Proving Worth: Just as we earned love through performance, we unconsciously seek partners we have to work hard for.
Avoiding Vulnerability: Unconsciously some part of us are actually more comfortable in longing than in receiving. True intimacy can feel foreign, even unsafe.
The Hope of Healing: On a deep level, we hope that “winning over” the unavailable one will finally heal the old wound of not being chosen.
The Nervous system story
When you grow up chasing attention, your body gets addicted to the rollercoaster of longing and proving. The highs of being noticed, the lows of being ignored—this rhythm gets wired into your nervous system as love. That’s why stable, secure, emotionally available partners can initially feel boring or “too much.” It’s not boring. It’s safe. But your body doesn’t yet know how to recognise safety.

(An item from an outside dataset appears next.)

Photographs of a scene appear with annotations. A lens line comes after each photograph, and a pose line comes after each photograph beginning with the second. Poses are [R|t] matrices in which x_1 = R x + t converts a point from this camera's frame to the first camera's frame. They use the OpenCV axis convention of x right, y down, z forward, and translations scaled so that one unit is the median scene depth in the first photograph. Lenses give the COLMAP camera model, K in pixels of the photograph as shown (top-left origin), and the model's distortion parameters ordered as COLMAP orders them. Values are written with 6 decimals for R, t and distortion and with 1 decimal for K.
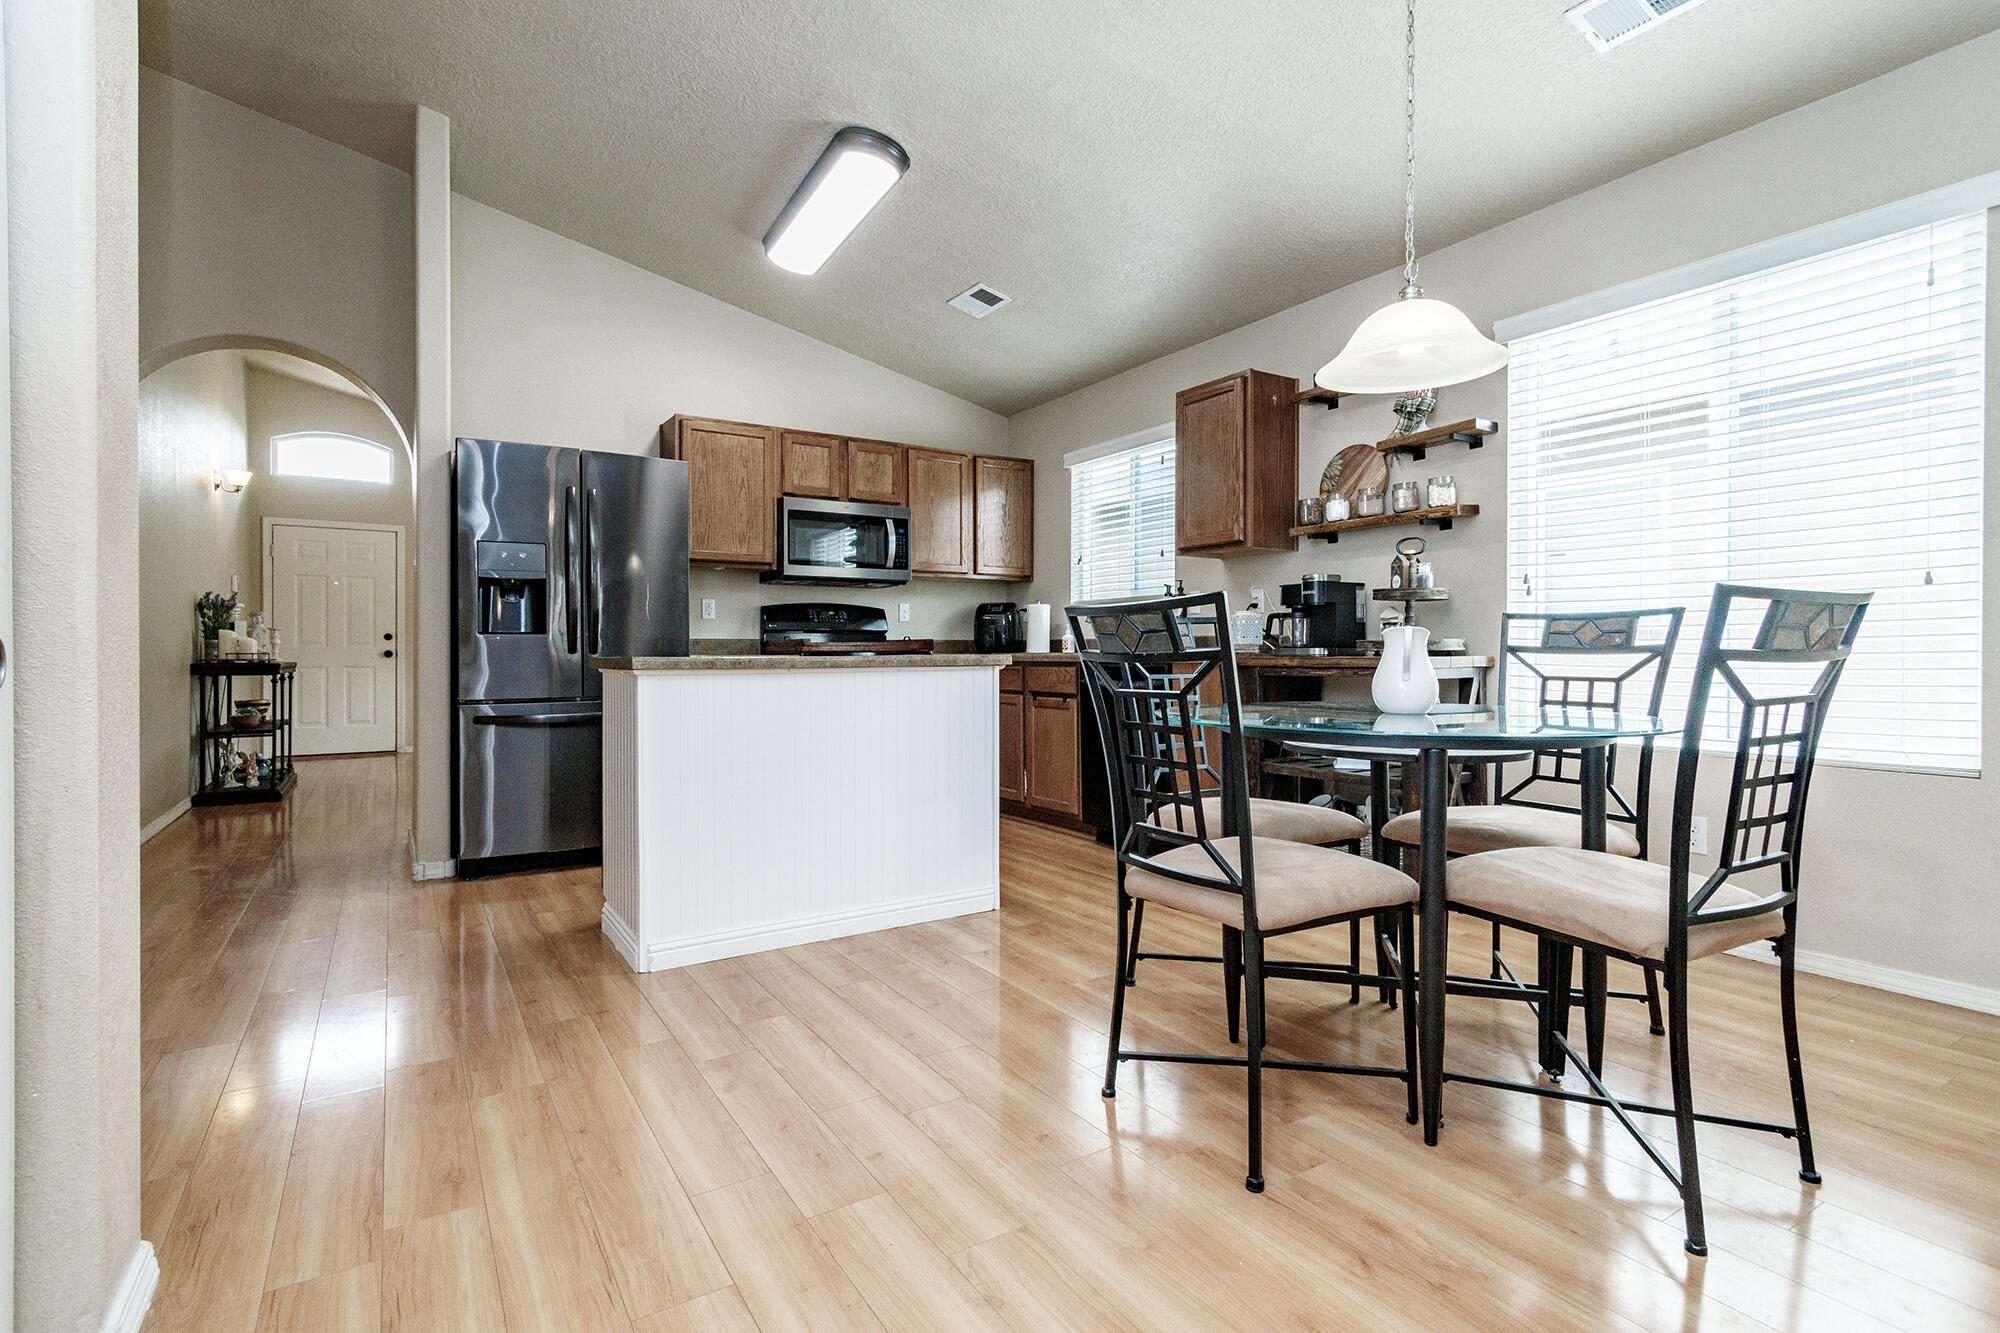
lens RADIAL K [[951.4, 0, 997.9], [0, 951.4, 648.5], [0, 0, 1]] dist [0.016584, -0.006385]
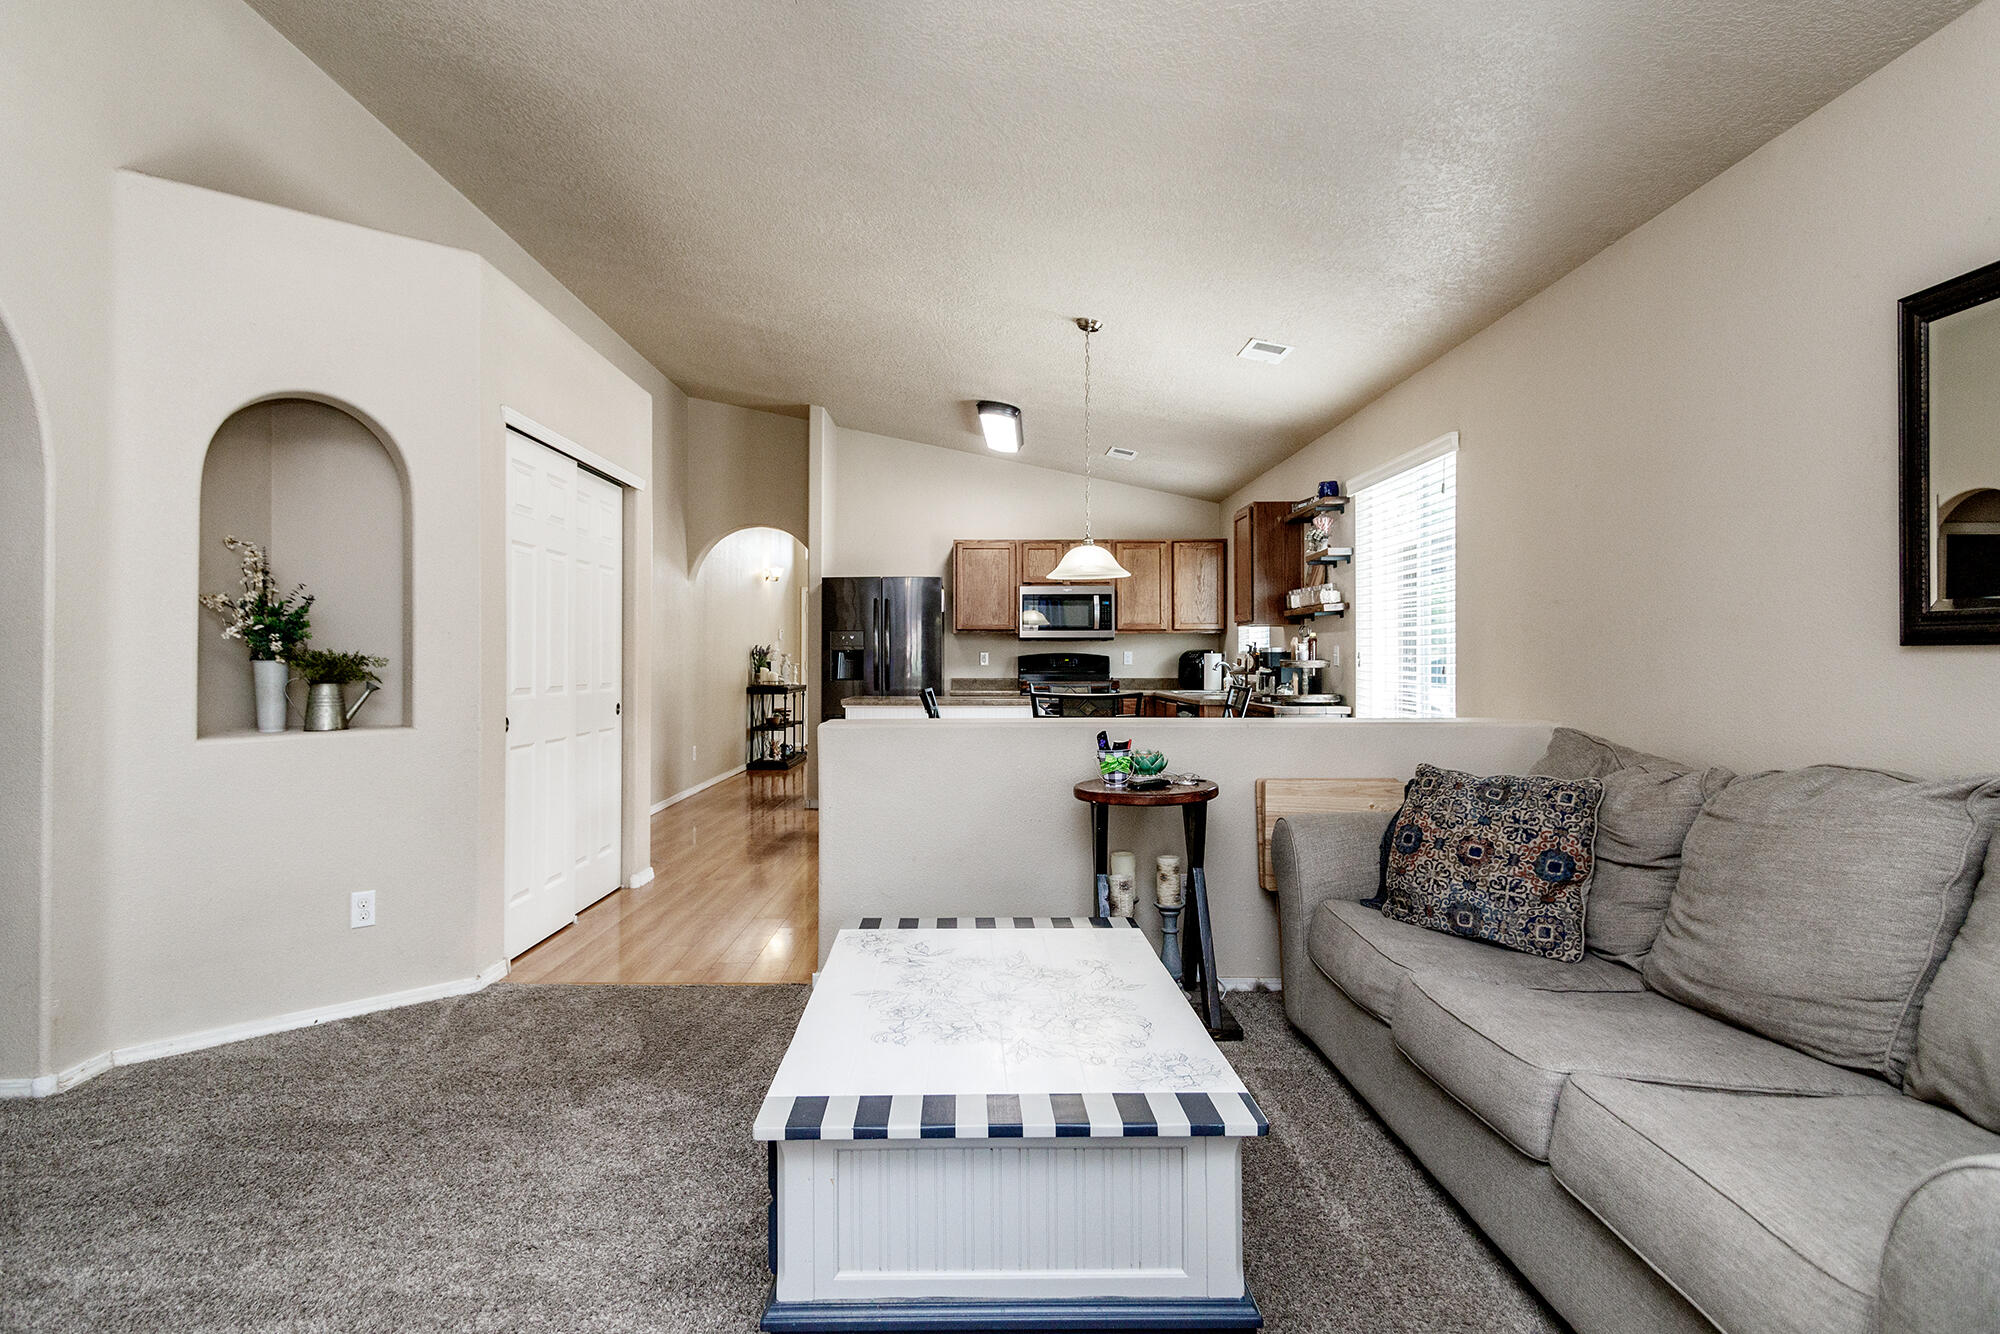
lens RADIAL K [[1093.6, 0, 983.9], [0, 1093.6, 657.5], [0, 0, 1]] dist [-0.007594, -0.001117]
pose [[0.847887, 0.002366, -0.530172, 0.651070], [-0.002756, 0.999996, 0.000055, -0.045020], [0.530170, 0.001415, 0.847890, -0.510946]]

When you are chasing the high of achievement all the time, your nervous system often is in a constant state of high sympathetic arousal. That is what feels safe and comfortable. I had a boss in my early 30s who used to say to me “don’t let your achievement drive get hooked by what is going on, you don’t have to solve all the problems’. This was good advice for me and the beginning of my slow down and do it differently phase. In truth, this is also why I dislike productivity culture so much because I can see that it is repeating a system pattern and creating an implicit belief system in workplaces that people have no value if they are not in a constant state of output.
The Midlife Reckoning - Midlife is not a crisis, it is a truth telling.
So it is not really surprising we get to midlife and everything falls apart. Midlife, which developmentally is all about radical honesty with ourselves, a time of reckoning where we can let go of all the adaptive survival strategies that kept us safe so we can come back home to our authentic selves. Many people look at their partners and realise they have married one of their parents (metaphorically) and there is a deep loneliness in their marriage because there is an absence of emotional vulnerability.
The strategies that kept you safe as a child stop working. Your hormonal cocktail is shifting to prepare you for a new stage in life where the demands are different. The nervous system demands rest, presence, slower rhythms. Illness and burnout become invitations to re-pattern.
Midlife isn’t the end. It’s the portal to living differently.
For the overachiever it demands you learn a different kind of achievement.
True achievement at midlife isn’t about doing more.
It’s about…
- Regulating your nervous system so that it feels safe for your body to slow down,
- Honouring your body’s pace.
- Learning that you are worthy without proving.
This is where overachievers discover the deepest freedom: The freedom to just be.
The Healing Path
Healing isn’t about working harder. It’s about rewiring how we experience love—in the body, not just the mind. So what are some of things we should be looking at and feeling into to support our midlife transition?
Awareness Without Shame - Noticing the pattern is the first step. Curiosity, not judgment.
Understanding the Roots - Seeing how childhood and cultural context shaped overachievement helps loosen the grip of self-blame.
Reclaiming Your Needs - Allowing yourself to want presence, tenderness, and emotional safety. Not weakness—human truth.
Nervous System Regulation - Letting your body learn that consistency and safety can feel good, not threatening.
Healing Through Secure Relationships - Experiencing emotional availability with therapists, friends, or partners, changes the nervous system ‘wiring’ of the old story.
Redefining Self-Worth - Untangling worth from doing. Learning to be loved for who you are, not what you achieve.
Choosing Differently - Over time, you stop chasing unavailability and start allowing in steady, nourishing love.
I cannot stress enough how hard it can be for some people to slow down. Their survival strategy has been using their brain for excellence to keep them safe for many, many years.
Overachievers often think healing means doing more. But in truth, healing is about doing less, connecting to presence, feeling more and learning to feel safe in your body with slowness and doing only a little.
It’s about coming home to the parts of you that were never seen, and finally letting love land.